Load and Distribution of Data
==========================

.. _cids.data.load_dist:

This document explains the code and workflow in the provided Jupyter notebook for distributing non-IID data to clients in a Federated Learning scenario.

1. Function: `load_data(client_id)`
-----------------------------------

**Purpose**:  
Load a unique subset of data for a specific client in a Federated Learning setup, simulating non-IID data distribution.

**Code**:

.. code-block:: python

   def load_data(client_id):
       # Set seed for reproducibility based on client_id
       np.random.seed(client_id)
       indices = np.arange(len(X_df_scl))
       np.random.shuffle(indices)
       
       # Define fraction of data allocated to the client
       fraction = 0.02
       client_data_size = int(fraction * len(X_df_scl))
       client_indices = indices[:client_data_size]
       
       # Extract client-specific data
       X_client = X_df_scl[client_indices]
       y_client = y_df.iloc[client_indices]
       
       return X_client, y_client

**Details**:

- **Seed Initialization**:

  - ``np.random.seed(client_id)`` ensures reproducibility and uniqueness for each client.  
  - The seed is tied to the ``client_id``, guaranteeing different shuffling patterns across clients.

- **Data Shuffling**:

  - ``indices = np.arange(len(X_df_scl))`` generates an array of indices corresponding to the scaled feature dataset.  
  - ``np.random.shuffle(indices)`` randomizes the order of indices.  
  - Each client receives a unique shuffled order due to the client-specific seed.

- **Subset Selection**:

  - ``fraction = 0.02`` specifies that 2% of the total data is allocated to each client. Adjust this value to change the client's data portion.  
  - ``client_data_size`` calculates the number of samples per client.  
  - ``client_indices`` selects the first ``client_data_size`` indices from the shuffled array, ensuring non-overlapping subsets across clients.

- **Data Extraction**:

  - ``X_client`` and ``y_client`` extract features and labels using the client-specific indices.  
  - Assumes ``X_df_scl`` (scaled features) and ``y_df`` (labels) are predefined from prior preprocessing steps.

2. Key Notes
------------

- **Non-IID Simulation**:  

  - The client-specific shuffling ensures each client's data distribution is unique and non-identically distributed.  
  - Suitable for scenarios requiring heterogeneous data partitions (e.g., edge devices with varying data sources).

- **Dependencies**:  

  - Requires ``numpy`` for index manipulation and assumes prior execution of code defining ``X_df_scl`` and ``y_df`` (scaling and splitting steps).

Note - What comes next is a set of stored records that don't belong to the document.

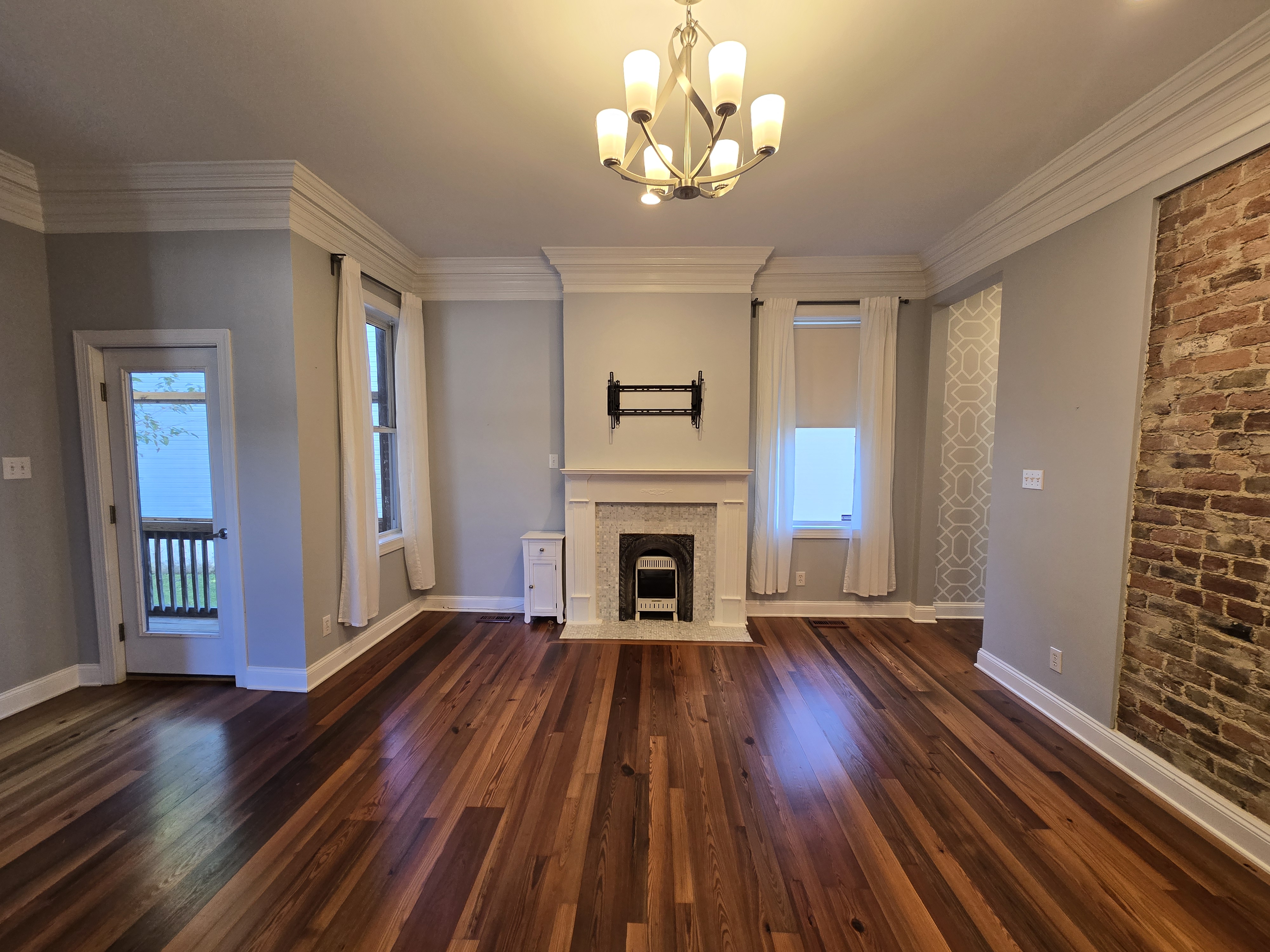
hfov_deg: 106.2
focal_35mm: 13
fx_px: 477
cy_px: 476
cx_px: 635
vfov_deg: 89.9
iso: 125
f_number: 2.2
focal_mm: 2.2
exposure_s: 1/60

- **Class Distribution**:  

  - The function does not explicitly balance classes. Inherits any class imbalance present in the original dataset.  
  - To address imbalance, additional preprocessing (e.g., stratified sampling) may be required.

- **Adjustability**:  

  - Modify ``fraction`` to control the proportion of data allocated per client.  
  - Example: ``fraction = 0.05`` allocates 5% of the dataset to each client.